Originally Published on OpEdNewsI got an early start this morning, doing a few hours of farm labor-- weeding and squishing beetles on broccoli plants (it's an organic farm.) It's nice to get back to nature. Afterwards, I chatted with John, the farmer who runs the farm, told him I was writing a book about bottom-up, and asked him how it applies to farming.
He replied that on earth, life begins with soil. There is more biomass below the surface, in the soil, like bacteria and fungus, than above, "even including elephants." And he explained that organic, small farmers work with the living things below the surface, for fertilizer, for growing. On the other hand, big factory farms kill everything below the surface, with things like methyl bromide, then add chemical fertilizers like phosphoric potassium nitrate, and then they spray to kill weeds and bugs. Organic farmers plant ground cover plants. They take the approach that things start below the surface of the soil, then add cover plants, then seedlings, then crops. People who are part of the co-op and a few paid workers, usually students or farmers in training, do the planting, weeding, harvesting. The harvested food goes to local community members with a stake in the farm. The bottom-up approach to farming is small, local, and good for the environment.
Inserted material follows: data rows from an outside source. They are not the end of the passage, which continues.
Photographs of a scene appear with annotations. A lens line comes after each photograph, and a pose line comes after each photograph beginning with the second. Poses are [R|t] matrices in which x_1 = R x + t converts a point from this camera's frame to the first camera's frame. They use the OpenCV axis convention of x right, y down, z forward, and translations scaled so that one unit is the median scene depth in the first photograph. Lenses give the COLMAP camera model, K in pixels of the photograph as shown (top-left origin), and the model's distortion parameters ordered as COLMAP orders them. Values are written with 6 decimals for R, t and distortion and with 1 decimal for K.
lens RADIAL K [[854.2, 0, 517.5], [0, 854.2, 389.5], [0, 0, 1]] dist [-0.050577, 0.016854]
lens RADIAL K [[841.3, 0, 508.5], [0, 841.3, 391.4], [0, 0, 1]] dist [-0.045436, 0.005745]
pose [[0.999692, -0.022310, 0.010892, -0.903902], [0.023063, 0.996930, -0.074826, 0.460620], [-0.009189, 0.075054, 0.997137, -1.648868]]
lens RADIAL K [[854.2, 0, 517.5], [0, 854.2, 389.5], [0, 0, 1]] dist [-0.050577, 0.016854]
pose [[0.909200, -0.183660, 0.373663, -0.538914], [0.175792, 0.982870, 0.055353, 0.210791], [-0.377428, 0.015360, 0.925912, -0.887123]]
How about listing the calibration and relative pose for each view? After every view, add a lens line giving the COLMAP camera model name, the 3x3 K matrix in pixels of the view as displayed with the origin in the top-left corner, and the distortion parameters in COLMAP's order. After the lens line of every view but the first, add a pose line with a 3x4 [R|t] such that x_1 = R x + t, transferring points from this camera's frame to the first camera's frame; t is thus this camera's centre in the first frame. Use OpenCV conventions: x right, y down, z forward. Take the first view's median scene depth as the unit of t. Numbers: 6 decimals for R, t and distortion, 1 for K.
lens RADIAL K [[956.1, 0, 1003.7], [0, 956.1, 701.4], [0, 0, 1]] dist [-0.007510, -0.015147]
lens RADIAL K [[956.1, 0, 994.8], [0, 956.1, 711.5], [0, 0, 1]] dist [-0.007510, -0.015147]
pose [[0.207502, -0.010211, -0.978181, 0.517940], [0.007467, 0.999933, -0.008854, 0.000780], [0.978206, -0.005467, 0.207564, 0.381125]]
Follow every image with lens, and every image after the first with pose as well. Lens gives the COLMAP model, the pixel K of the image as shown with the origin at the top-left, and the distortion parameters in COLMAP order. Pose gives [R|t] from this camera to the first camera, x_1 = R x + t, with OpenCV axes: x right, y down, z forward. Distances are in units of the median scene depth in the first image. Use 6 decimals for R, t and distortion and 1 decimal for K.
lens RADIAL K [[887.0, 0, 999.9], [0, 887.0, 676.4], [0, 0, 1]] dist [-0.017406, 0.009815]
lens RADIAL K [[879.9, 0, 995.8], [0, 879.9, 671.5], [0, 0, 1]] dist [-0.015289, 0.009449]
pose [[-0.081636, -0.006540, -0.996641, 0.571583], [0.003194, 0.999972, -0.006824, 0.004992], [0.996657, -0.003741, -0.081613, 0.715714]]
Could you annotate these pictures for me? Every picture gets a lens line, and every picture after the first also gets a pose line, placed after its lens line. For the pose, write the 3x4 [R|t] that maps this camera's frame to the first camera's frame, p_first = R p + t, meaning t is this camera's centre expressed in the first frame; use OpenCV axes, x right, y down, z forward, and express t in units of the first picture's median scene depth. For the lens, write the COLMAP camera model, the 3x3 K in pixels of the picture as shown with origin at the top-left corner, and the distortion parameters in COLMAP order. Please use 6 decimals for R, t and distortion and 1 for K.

The top down approach-- kill all the living things in the soil, artificially-- chemically-- fertilize. Take a plane and fly over a crop to dust it with toxic pesticides. Harvest with big machines. Move the produce by truck and train thousands of miles away. Big corporations either own the land or contract with big farmers and then sell to grocery store chains or fast food or restaurant chains.
We need to start asking how we can move the big corporations to start seeing with bottom-up eyes to find bottom-up solutions that are good for the earth and healthier. There's a lot of gasoline in food that is transported a thousand miles.